Pauline Marois à Franchement Martineau

«On dirait qu'on est plus exigeant envers les femmes»

Première publication 16 décembre 2011 à 11h08
«On dirait qu'on est plus exigeant envers les femmes»
Crédit photo : Agence QMI
TVA Nouvelles

Au terme d'une session parlementaire particulièrement difficile pour le Parti québécois, la chef de la formation Pauline Marois a fait le bilan des évènements des derniers mois ce vendredi matin à LCN.

Visiblement en confiance malgré la fronde à son endroit, la députée de Charlevoix a abordé, lors d'une entrevue accordée à Richard Martineau, les différents éléments qui seront priorisés par la première opposition à l'Assemblée nationale. Elle a de nouveau été claire sur son intention de rester en poste.

«Je ne baisserai pas les bras»

Cet entretien, diffusé ce matin lors de l'émission Franchement Martineau, a notamment permis à la leader de l'opposition officielle à Québec de reconnaître que les derniers mois n'ont pas été aisés. «Ça a été difficile pour nous au Parti québécois, mais je peux vous dire que je ne baisserai pas les bras», a-t-elle indiqué.

La leader péquiste a aussi insisté sur la question de la souveraineté.
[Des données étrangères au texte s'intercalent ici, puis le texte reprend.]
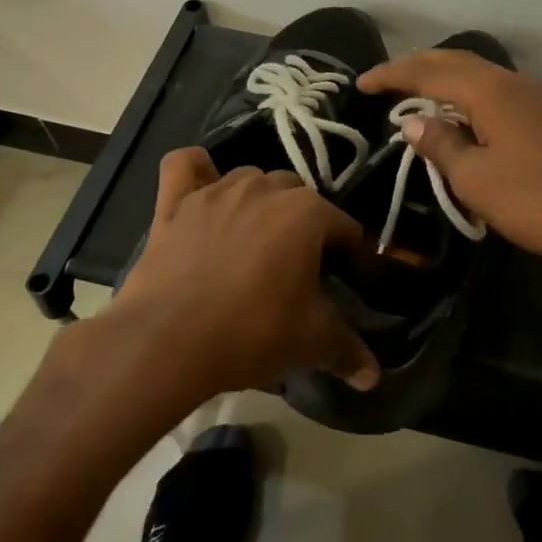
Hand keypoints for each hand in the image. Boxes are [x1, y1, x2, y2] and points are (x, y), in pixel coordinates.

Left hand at [116, 148, 380, 399]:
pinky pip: (184, 166)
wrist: (168, 342)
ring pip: (250, 179)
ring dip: (259, 201)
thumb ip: (348, 350)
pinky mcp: (175, 203)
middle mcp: (264, 188)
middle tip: (298, 267)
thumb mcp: (311, 343)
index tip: (344, 282)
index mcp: (307, 212)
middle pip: (298, 196)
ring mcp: (216, 191)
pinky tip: (202, 186)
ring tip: (255, 240)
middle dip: (305, 224)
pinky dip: (196, 170)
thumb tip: (373, 375)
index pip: (344, 227)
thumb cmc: (253, 332)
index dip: (350, 255)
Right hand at [358, 50, 541, 271]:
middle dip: (417, 67)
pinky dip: (468, 94)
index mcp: (490, 91)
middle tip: (385, 82)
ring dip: (444, 78)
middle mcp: (513, 83)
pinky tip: (461, 115)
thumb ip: (440, 144)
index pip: (429, 71)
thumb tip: (413, 122)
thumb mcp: (474, 178)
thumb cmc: (534, 200)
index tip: (361, 84)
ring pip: (479, 74)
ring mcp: (536, 97)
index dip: (392, 75)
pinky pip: (496, 91)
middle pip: (456, 61)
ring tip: (416, 94)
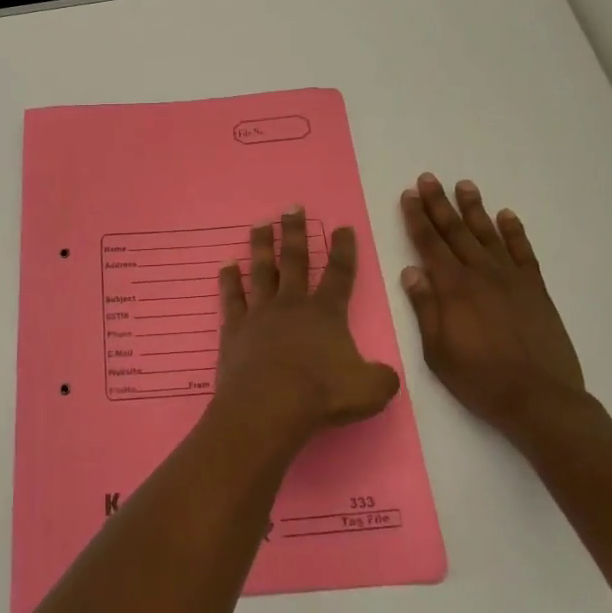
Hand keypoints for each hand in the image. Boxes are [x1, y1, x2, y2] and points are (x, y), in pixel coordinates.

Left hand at [213, 207, 400, 449]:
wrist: (268, 405)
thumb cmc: (321, 394)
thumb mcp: (370, 391)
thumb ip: (381, 378)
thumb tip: (384, 375)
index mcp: (326, 313)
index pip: (339, 274)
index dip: (343, 250)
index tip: (342, 227)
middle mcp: (292, 304)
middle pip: (295, 260)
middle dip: (295, 232)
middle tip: (292, 207)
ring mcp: (260, 314)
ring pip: (261, 270)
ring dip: (262, 245)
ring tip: (261, 224)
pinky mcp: (235, 329)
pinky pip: (232, 298)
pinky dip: (229, 280)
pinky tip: (226, 265)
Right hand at [399, 174, 586, 434]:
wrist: (540, 400)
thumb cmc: (480, 379)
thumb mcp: (437, 351)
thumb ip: (425, 308)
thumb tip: (411, 271)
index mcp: (453, 288)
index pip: (429, 244)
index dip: (417, 218)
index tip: (408, 195)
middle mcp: (480, 274)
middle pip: (456, 231)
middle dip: (439, 203)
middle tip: (429, 178)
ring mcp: (511, 279)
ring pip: (488, 234)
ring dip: (475, 208)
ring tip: (464, 185)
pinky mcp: (536, 290)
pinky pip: (524, 252)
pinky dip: (514, 232)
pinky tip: (507, 215)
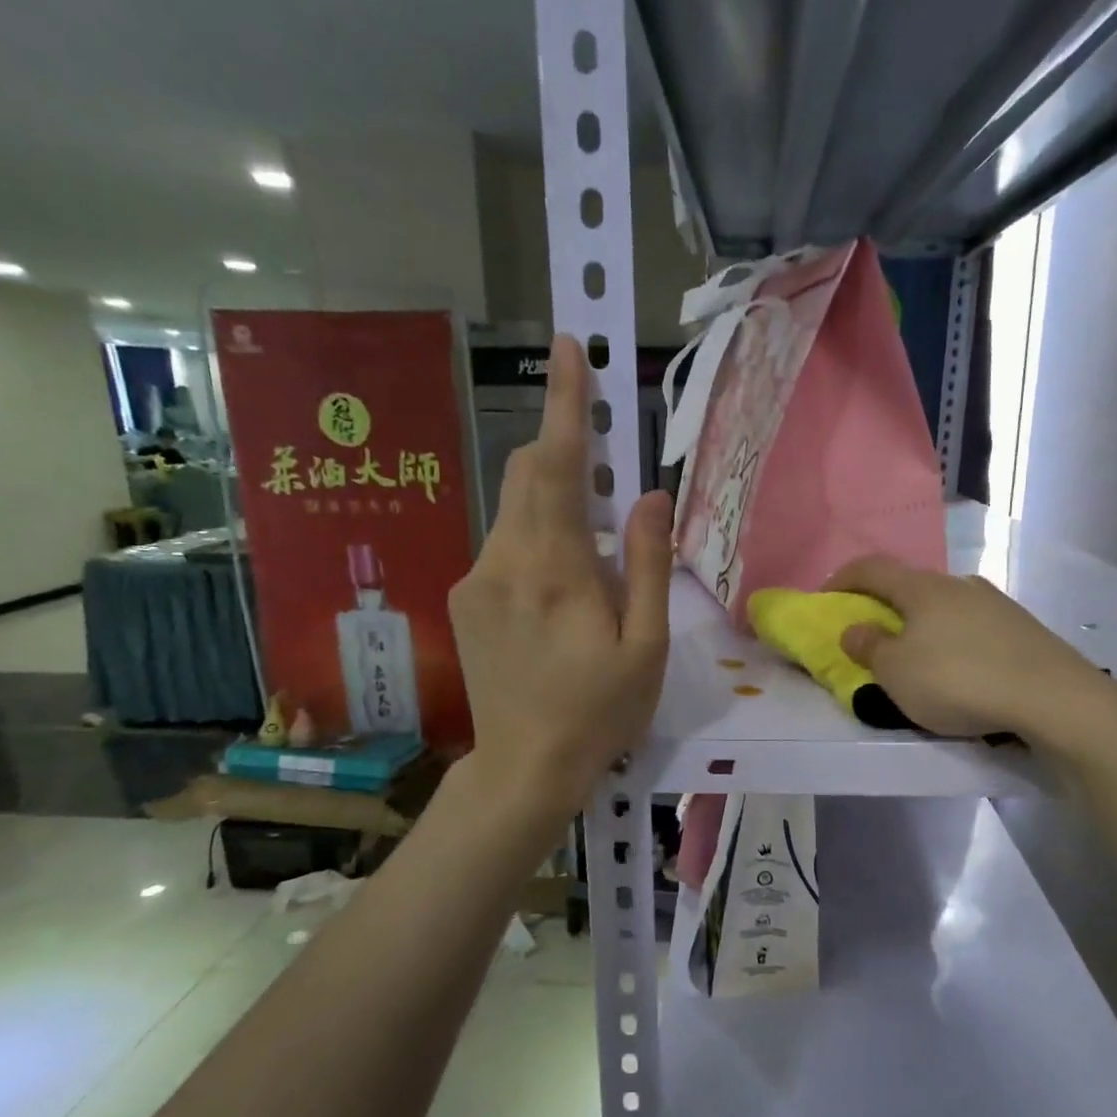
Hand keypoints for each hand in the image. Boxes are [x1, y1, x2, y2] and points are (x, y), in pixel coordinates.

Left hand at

Selon elle, l'idée de faire l'indépendance «n'est pas morte».

(Crédit photo: Agence QMI)

Lors de cet entretien, la chef péquiste s'est par ailleurs permis quelques pointes à son ex-collègue péquiste François Legault, désormais à la tête de la Coalition Avenir Québec. «S'il y a quelque chose qui m'a déçu de la part de M. Legault, c'est qu'il renie ses convictions» à l'égard de la souveraineté, a affirmé Pauline Marois.

«Un certain nombre d'erreurs»

Quant aux péquistes qui demandent son départ en tant que chef, Pauline Marois a soutenu que les évènements «malheureux» de juin dernier ont joué un grand rôle et qu'elle a fait alors «un certain nombre d'erreurs». Elle estime cependant que la charge de certains de ses collègues a été «démesurée».

«Nous nous sommes ressaisis au Parti québécois. Je vais rester à la barre et mener le Parti québécois, je le souhaite, à la victoire aux prochaines élections», a ajouté la chef du PQ.

Une attitude «difficile à expliquer»

Sur le sujet de sa résidence de L'Île-Bizard, qui serait sur le point d'être vendue pour un peu moins de sept millions $, Pauline Marois a indiqué que l'attitude à son endroit dans ce dossier a été «difficile à expliquer».

«On dirait qu'on est plus exigeant envers les femmes quand elles ont un peu plus de moyens qu'on ne l'est à l'égard des hommes», a ajouté la députée de Charlevoix. Cette dernière a ajouté qu'elle a voulu croire à un certain moment que sa condition de femme ne faisait pas de différence, mais qu'elle en vient à la conclusion que cela change passablement la donne en politique.

«On regarde ses vêtements, on regarde sa coiffure. Un homme, c'est un peu secondaire. Quand nous on lève la voix, on est hystérique, quand un homme élève la voix, c'est parce qu'il a de l'autorité et est capable de diriger», a affirmé Pauline Marois.

«Il y a encore probablement dans notre subconscient collectif, comme Québécois qui avons été élevés dans les valeurs judéo-chrétiennes, qu'avoir des sous veut dire que peut-être on est malhonnêtes», a-t-elle affirmé.

Pauline Marois a par ailleurs ajouté que le fait d'être en moyens lui a «nui énormément» d'un point de vue politique. «En plus qu'on a collé à moi une image de grande bourgeoise un peu hautaine, ce qui n'est pas le cas», a-t-elle ajouté.

La leader péquiste a dit avoir comme souhait de rencontrer tous les Québécois. «Je suis sûre qu'une fois que je vais les avoir rencontrés, ils vont avoir une autre opinion de moi», a affirmé Pauline Marois.